Figure 3: The ttadmin CGI script uses DBI to modify the document repository.

ttadmin. The last component we need is some method of administering documents. The ttadmin script provides a means of adding new files to the repository, zeroing the hit count for a file, and deleting a file from the repository. When called with no parameters, it returns a page with three forms on it: one to let the user specify a file to upload; another form get a page from which to choose a file to zero the hit counter for; and one to retrieve a listing so that the files can be deleted from the repository. Like rateit, ttadmin is pretty much a vanilla CGI script. The section that adds a file simply copies the uploaded file into the Top Ten root directory and adds the appropriate information to the database. The counter zeroing and deletion routines use the list_all_files() subroutine to generate a table listing all of the entries from the database if called with out the victimfile query parameter being set. If the parameter is set, the appropriate changes are made to the database.

PUTTING IT ALL TOGETHER

Now that the code has been written, you'll need to place all of the components in the correct locations and let Apache and mod_perl know where to find them. In the configurations below, I have Apache installed in /usr/local/apache and the Top Ten root directory is located in /home/fletch/topten. The Top Ten repository appears under the URI http://servername/topten/. Your copy of mod_perl should have been compiled with at least PERL_TRANS, PERL_AUTHEN, PERL_CLEANUP, PERL_STACKED_HANDLERS, PERL_SECTIONS, and PERL_SSI enabled. See the INSTALL file that comes with mod_perl for more information.

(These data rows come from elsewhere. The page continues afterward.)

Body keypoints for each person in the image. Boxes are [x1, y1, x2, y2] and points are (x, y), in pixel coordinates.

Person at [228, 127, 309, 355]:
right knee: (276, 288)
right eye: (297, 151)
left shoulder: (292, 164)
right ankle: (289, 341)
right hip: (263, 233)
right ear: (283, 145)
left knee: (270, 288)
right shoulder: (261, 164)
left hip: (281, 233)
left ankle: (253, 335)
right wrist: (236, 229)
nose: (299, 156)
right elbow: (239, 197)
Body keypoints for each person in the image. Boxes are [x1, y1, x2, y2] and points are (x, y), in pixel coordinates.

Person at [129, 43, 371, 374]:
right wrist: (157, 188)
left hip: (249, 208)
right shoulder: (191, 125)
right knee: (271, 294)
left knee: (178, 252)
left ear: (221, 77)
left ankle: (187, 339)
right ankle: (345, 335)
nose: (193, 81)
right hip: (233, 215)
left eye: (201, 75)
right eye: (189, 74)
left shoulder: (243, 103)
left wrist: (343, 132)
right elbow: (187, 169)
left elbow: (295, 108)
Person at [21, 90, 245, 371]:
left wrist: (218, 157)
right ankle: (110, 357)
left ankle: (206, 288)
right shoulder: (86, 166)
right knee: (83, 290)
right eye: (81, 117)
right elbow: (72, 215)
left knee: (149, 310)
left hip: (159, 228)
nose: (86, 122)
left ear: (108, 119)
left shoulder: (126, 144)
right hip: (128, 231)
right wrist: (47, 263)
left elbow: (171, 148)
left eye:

httpd.conf. The following directives should go in your server configuration (httpd.conf) file. The first line tells mod_perl to force a reload of modules when Apache is restarted. The <Perl></Perl> section is Perl code to be executed by Apache at server startup. In this case, all does is add the directory containing the handler modules to Perl's library search path. The TopTenTrans.pm file should be located in this directory. The last line instructs mod_perl that the three modules listed should be loaded by the server at startup time.

srm.conf. Two lines need to be added to srm.conf. The first two lines create aliases in the server's document tree to the directories where our Apache::Registry CGI scripts reside (one which will not be password protected, the other which is). The third line tells the server that the output generated by Embperl files should be given a MIME content type of text/html.

access.conf. The last configuration file that needs to be modified is access.conf. The first group of lines (in between the <Files> directives) tells Apache to allow mod_perl to handle any files which end in .epl. The actual Perl handler which will be called is the HTML::Embperl::handler() subroutine, defined by Embperl.

The <Location /perl> section arranges for scripts in /usr/local/apache/perl to be run under Apache::Registry. It also specifies several environment variables which should be set in %ENV for the scripts.

The next set of directives sets up the authentication for any URLs beginning with /protected. The first lines in this section make Apache call Apache::Registry to handle requests. The various PerlSetVar commands set configuration data for the AuthenDBI handler, such as the DBI data source and table containing user/password information, and what field names to use from that table.

The last variable controls whether AuthenDBI uses the crypt() routine to encrypt the password before comparing it against the value from the database. For development it is easier to leave this turned off to facilitate adding users by hand, but in most cases you should never store the plaintext of passwords. It's just asking for trouble.

The final set of directives set up the TopTenTrans and Apache::Sandwich modules. The PerlSetVar lines specify the location of our feedback footer, what database to connect to, where the tracked documents reside in the filesystem, and what document to use for the index page.